Affiliation:
1. Department of Ophthalmology, Université de Montréal, Montreal, Quebec, Canada
2. Department of Ophthalmology, Centre Hospitalier de l’Université de Montréal (CHUM), Montreal, Quebec, Canada
Abstract
Purpose:
This study evaluated the long-term outcomes of managing posterior chamber intra-ocular lens (IOL) (PCIOL) subluxation through pars plana vitrectomy (PPV) with IOL iris suturing.
Settings and Design:
Retrospective chart review.
Methods:
Patients who underwent PPV with iris-sutured IOL (IS-IOL) for IOL subluxation between January 2008 and April 2021 at a tertiary center with a minimum of 6 months of follow-up were included. The patients were divided into two groups: those who had prior PPV and those who had not undergone the procedure.
Results:
A total of 54 patients underwent iris suturing of a subluxated IOL. Among them, 36 (66%) had previously undergone PPV, while 18 patients (33%) had not. The etiology of PCIOL subluxation was uncertain in 20 (37.0%), prior PPV in 17 (32%), and following complicated cataract surgery in 11 (20%) cases.
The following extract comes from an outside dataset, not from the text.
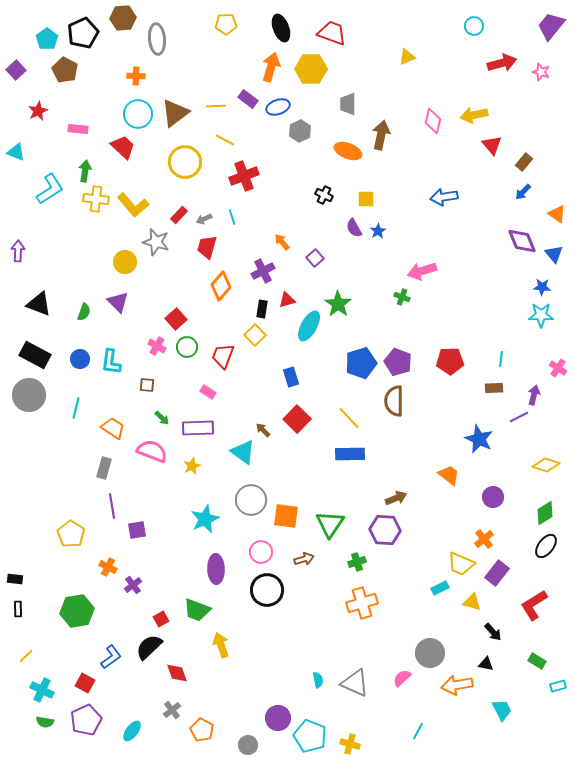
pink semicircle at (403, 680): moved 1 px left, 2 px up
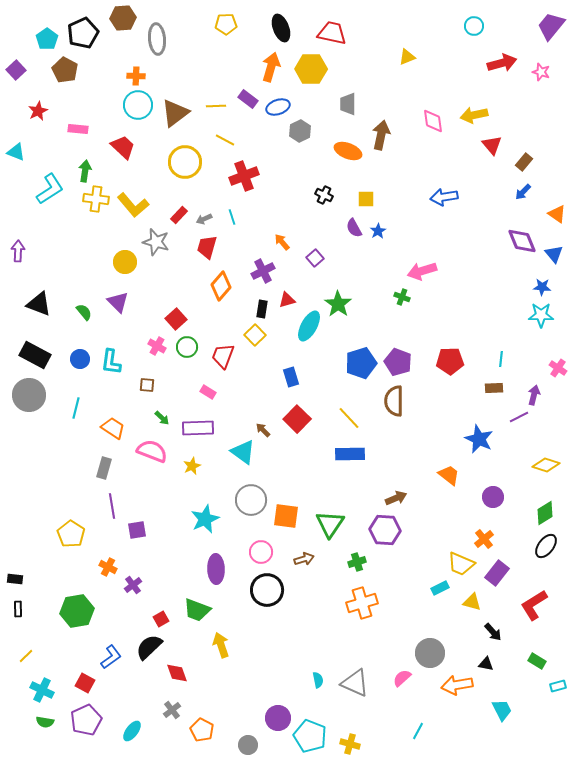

The mean time between original IOL insertion and IS-IOL was 6.1 ± 7.0 years. The mean follow-up duration was 46.8 ± 39.7 months. The mean post-operative best corrected visual acuity (BCVA) was logMAR 0.43 ± 0.52 at final follow-up, a significant improvement from pre-operative BCVA. Vision was significantly better in the group with no prior PPV (logMAR 0.54 ± 0.59 vs. 0.21 ± 0.23 at final follow-up, P = 0.026). At final follow-up, 34 (63%) eyes had BCVA of 20/40 or better. The most common complication was cystoid macular edema, attributed to the IS-IOL in 13 (21.4%) eyes, 11 (68.6%) of which resolved or improved.
Conclusions:
The management of posterior chamber IOL subluxations with PPV and iris suturing of the subluxated IOL is a safe technique that provides excellent long-term visual outcomes.